The business economist Dina would like to work, but a starting salary of 27 euros per month is far too little for her, she tells the author on a jeep trip into the mountains around Tabris. The 30-year-old prefers to receive foreign guests at home. She protested against the poor wages for Iranian women on the Internet platform of the Iranian exiled journalist Masih Alinejad. "She is our feminist," says Dina. "Whenever something is done to us Iranian women, we take a photo or make a video and email it to her."
The price of many goods has quadrupled as a result of the US sanctions in Iran
Brain drain of the brightest minds
Even for a well-paid oncologist who Keding was a guest, Trump's sanctions are a big problem. "You hardly ever get any medication for cancer," reports the doctor. Medical equipment for US-American medicine is only available on the black market. But that's not why the well-off surgeon and her 12-year-old daughter are learning German intensively. Like so many academics, she is striving for Europe in order to escape "a hundred percent dictatorship" and enable her daughter to lead an emancipated life. The Iranian middle class is bleeding to death. More than seven million Iranians live abroad, more than one in three in the United States.
Modern women in Iran decide for themselves who to marry, and more and more people marry late or not at all. They no longer want to submit to the men's regime, fear for the freedom to study or travel - because a husband could forbid them to do so. 30 percent of Iranian marriages are divorced, but women have no right to their children after a divorce. It is true that the role of women has also been strengthened legally and the man has to pay a high premium to protect the woman if he wants to get a divorce. But a woman cannot apply for divorce on the grounds that the relationship has failed. Nevertheless: "In educated circles, everyday life is lived equally by women and men," says the environmentalist Yara.
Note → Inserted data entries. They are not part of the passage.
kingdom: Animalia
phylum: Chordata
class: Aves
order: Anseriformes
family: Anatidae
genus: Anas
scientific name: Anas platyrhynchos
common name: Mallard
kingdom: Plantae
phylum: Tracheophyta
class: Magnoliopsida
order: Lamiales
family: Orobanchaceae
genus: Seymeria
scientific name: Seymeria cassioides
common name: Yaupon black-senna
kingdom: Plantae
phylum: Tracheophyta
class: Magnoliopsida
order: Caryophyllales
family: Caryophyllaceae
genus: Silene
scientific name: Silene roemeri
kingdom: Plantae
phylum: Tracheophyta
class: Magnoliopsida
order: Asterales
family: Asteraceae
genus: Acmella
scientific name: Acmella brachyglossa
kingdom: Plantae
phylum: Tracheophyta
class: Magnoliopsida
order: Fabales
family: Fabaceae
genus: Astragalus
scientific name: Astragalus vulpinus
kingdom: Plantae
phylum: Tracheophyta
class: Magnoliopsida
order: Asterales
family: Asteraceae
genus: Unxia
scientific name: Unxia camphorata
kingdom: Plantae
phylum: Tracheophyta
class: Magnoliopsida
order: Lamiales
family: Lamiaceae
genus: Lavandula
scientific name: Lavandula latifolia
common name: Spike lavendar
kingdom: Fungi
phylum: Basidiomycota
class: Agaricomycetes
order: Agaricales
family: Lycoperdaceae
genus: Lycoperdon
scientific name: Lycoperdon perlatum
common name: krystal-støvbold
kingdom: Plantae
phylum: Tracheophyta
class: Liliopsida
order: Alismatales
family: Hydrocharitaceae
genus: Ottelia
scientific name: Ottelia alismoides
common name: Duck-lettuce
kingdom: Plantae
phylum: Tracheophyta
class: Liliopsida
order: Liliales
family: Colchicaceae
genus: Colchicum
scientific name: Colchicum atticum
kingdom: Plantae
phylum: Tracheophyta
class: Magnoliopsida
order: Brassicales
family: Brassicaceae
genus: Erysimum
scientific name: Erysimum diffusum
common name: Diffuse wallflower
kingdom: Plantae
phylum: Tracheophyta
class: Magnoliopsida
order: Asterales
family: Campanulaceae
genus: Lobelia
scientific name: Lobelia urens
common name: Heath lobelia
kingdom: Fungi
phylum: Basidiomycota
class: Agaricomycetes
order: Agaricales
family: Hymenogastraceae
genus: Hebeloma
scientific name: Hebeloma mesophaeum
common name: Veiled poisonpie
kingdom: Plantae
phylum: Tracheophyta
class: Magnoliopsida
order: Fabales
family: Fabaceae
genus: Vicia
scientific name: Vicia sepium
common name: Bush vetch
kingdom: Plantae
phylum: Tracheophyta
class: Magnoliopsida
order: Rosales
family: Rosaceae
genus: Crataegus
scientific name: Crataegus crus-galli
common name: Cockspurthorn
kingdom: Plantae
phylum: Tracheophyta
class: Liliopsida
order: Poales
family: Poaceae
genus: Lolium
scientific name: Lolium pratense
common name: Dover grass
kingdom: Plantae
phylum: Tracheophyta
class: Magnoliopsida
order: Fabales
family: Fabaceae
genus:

The "Mehrieh" system has been in place since 2017, according to which men must pay women a premium in the event of a divorce
Longing for a tolerant society
Iran is led by two governments, explains one of Ulrike Keding's interlocutors on her last trip in 2019. From the elected President Rouhani and from the unelected religious regime under Khamenei, which has the greatest power. Not through a choice made by the hardliners, but through a tolerant, education-oriented way of life, many people evade the power of the Revolutionary Guard. "The women are the real revolutionaries in Iran," comments the Kurdish teacher Malihe. "I also count myself among the rebels, but I don't approach it radically. I try the democratic way."
Ulrike Keding: "The secret freedom. A journey to Iran's strong women", Herder Verlag 2020, 223 pages.